Similarly, books on the iPad are a pleasure to read, but hardly an improvement over the real thing. Other than the convenience factor, I’d be just as happy with paper.
Where the iPad excels, however, is with PDFs. The experience of reading a PDF on the iPad beats a computer hands-down. I bought the iAnnotate App, which isn’t perfect, but does an admirable job with PDF annotation. I can highlight, type notes, bookmark, and search, both for my own notes and through the PDF text itself. Scrolling around the app is actually easier than fumbling through paper copies, and miles better than reading on-screen. Note-taking is intuitive and easy. Yes, importing and organizing PDFs could be easier (My ideal app would combine Mendeley and iAnnotate), and there needs to be an export function for your annotated PDFs, but overall, it’s fantastic. I haven’t printed a PDF since I bought this app. I even used it to go over my taxes—over a hundred pages (you don’t want my finances)—before filing them.
The other use I had planned for the iPad was Twitter. I love Twitter, but it’s a big time sink when it runs in the background on my main computer and distracts me from the task at hand. Now that I have confined Twitter to its own shelf, I get a lot more work done. That’s great, but I wish the Twitter experience on the iPad was a little smoother. Since the iPad doesn’t support multitasking, it can be hard to do simple things like copy and paste a link into a tweet. If you start a tweet in Twitterific, then need to add an @reference to it, your work might be lost while you search for the name.
Another major annoyance is cursor control. It works just like the iPhone: you touch your finger to the spot you want to place the cursor, and a little magnifying glass appears above your finger so you can line it up exactly right. The problem is, if you end up one character to the left of where you want to be, you have to do it all over again. Sometimes it takes me two or three attempts to get the cursor where I want it. If only the iPad’s virtual keyboard had cursor arrows, this problem would be solved. Cursor arrows are a MUST for the next-generation of the iPad OS. In case some people don’t like losing the screen real estate, it could be a user-configurable option.
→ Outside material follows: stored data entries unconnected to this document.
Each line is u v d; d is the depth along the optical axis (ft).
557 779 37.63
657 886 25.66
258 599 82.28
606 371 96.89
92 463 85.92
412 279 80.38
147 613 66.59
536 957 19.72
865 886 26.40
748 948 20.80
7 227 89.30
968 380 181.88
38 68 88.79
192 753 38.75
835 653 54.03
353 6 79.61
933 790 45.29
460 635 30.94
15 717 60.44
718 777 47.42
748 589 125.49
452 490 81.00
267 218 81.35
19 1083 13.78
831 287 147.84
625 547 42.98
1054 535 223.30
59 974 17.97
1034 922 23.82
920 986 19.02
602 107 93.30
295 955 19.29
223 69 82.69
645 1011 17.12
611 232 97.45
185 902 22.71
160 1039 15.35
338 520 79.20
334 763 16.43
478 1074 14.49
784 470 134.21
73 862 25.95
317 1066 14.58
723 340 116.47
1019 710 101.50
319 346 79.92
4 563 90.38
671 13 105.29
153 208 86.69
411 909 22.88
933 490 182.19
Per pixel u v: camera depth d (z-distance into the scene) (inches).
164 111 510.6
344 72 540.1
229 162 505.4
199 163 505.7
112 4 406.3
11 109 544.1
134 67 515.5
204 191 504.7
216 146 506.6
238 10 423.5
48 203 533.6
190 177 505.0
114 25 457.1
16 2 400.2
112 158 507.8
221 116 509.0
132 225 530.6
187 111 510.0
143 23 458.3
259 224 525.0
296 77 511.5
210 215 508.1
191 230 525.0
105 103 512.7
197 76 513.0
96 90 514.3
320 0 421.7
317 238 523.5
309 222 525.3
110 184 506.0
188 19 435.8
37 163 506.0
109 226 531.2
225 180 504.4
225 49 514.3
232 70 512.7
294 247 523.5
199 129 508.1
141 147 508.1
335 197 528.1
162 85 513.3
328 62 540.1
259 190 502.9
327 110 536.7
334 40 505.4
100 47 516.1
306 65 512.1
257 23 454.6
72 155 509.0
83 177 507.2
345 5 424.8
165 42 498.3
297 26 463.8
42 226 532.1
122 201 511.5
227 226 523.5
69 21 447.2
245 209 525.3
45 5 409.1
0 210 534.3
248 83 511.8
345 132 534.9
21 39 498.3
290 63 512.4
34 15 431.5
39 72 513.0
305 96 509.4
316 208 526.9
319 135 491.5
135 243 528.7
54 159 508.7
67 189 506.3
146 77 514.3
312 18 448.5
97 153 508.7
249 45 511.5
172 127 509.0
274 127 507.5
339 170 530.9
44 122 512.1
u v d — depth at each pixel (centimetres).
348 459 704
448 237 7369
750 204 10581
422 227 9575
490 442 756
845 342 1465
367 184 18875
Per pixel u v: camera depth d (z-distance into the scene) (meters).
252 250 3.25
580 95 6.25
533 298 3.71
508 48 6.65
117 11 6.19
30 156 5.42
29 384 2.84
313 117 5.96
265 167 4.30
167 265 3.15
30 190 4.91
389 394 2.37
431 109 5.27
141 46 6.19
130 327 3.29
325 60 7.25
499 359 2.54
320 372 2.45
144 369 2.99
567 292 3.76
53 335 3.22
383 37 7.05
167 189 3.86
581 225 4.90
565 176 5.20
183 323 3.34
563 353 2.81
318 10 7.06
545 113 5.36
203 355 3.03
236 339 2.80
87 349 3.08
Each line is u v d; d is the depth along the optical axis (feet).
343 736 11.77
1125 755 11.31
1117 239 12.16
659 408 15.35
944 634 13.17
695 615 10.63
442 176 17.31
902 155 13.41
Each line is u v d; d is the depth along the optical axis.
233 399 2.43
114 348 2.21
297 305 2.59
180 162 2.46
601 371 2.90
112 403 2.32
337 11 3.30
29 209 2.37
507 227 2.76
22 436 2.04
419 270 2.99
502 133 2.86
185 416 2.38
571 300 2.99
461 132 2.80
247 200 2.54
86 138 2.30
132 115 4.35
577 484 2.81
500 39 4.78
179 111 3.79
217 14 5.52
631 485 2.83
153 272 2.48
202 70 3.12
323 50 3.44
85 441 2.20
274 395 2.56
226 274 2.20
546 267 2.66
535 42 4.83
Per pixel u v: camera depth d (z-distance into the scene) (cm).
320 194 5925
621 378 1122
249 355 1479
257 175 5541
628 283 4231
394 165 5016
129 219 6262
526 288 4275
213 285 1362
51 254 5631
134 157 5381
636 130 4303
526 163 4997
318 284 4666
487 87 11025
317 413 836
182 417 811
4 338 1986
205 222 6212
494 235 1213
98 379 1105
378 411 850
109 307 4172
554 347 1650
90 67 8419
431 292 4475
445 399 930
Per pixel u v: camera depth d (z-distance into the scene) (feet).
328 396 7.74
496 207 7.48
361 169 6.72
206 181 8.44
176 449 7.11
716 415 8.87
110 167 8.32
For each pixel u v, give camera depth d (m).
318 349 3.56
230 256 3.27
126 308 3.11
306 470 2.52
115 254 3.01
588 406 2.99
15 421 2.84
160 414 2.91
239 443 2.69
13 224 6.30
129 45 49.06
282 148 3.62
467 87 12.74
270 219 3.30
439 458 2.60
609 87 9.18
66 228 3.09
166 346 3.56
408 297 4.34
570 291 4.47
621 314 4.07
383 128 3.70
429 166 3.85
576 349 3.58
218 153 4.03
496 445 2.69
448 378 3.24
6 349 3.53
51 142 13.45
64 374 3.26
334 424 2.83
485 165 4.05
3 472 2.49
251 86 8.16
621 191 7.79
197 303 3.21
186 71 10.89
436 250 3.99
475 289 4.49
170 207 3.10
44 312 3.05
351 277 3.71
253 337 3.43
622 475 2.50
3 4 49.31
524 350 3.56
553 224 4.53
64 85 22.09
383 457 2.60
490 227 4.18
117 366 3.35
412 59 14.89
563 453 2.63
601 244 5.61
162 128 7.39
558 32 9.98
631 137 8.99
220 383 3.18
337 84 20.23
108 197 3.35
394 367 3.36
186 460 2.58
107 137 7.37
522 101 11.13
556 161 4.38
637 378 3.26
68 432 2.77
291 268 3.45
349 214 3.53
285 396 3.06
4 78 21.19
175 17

But once they have better cursor controls, I can’t imagine many people would want to go back.
A slightly thornier problem is cut and paste functionality. To select text to copy, you tap the screen and wait for a contextual menu to appear, then click on “select”, then select the text you want. But there’s a slight lag before the menu appears, and I often end up tapping several times. The same thing happens when I click somewhere to paste the text, but the problem is compounded because if the cursor is in the wrong spot, I have to start over. So even editing tiny 140-character tweets can be a bit of an ordeal. This needs to be streamlined in the future.
Surfing on an iPad is for the most part okay, but I can’t help feeling that everything loads just a little slower on the iPad. This may be due to ads, which I often have blocked on my computer, but even pages that I don’t block seem to load quicker on the computer. For me, this isn’t a big deal. Generally if I want to surf, I’m going to use a computer.
I do wish iPad developers would offer more “light” and “trial” versions of apps. With many apps costing $10 or more, it’s frustrating buying apps that end up not meeting my needs. I think if trial versions were available, developers would end up selling more paid versions.
But overall, the iPad does everything I hoped it would when I bought it. It’s a much more convenient way to keep all my reading material in one place (compared to physical books and magazines), and it’s a superior reading device for the documents I read most: PDFs. Now I just need to cross my fingers and hope magazine prices come down—and that the magazines I actually would like to read become available. Atlantic, Scientific American, National Geographic, and (ahem) SEED, let’s get going on this!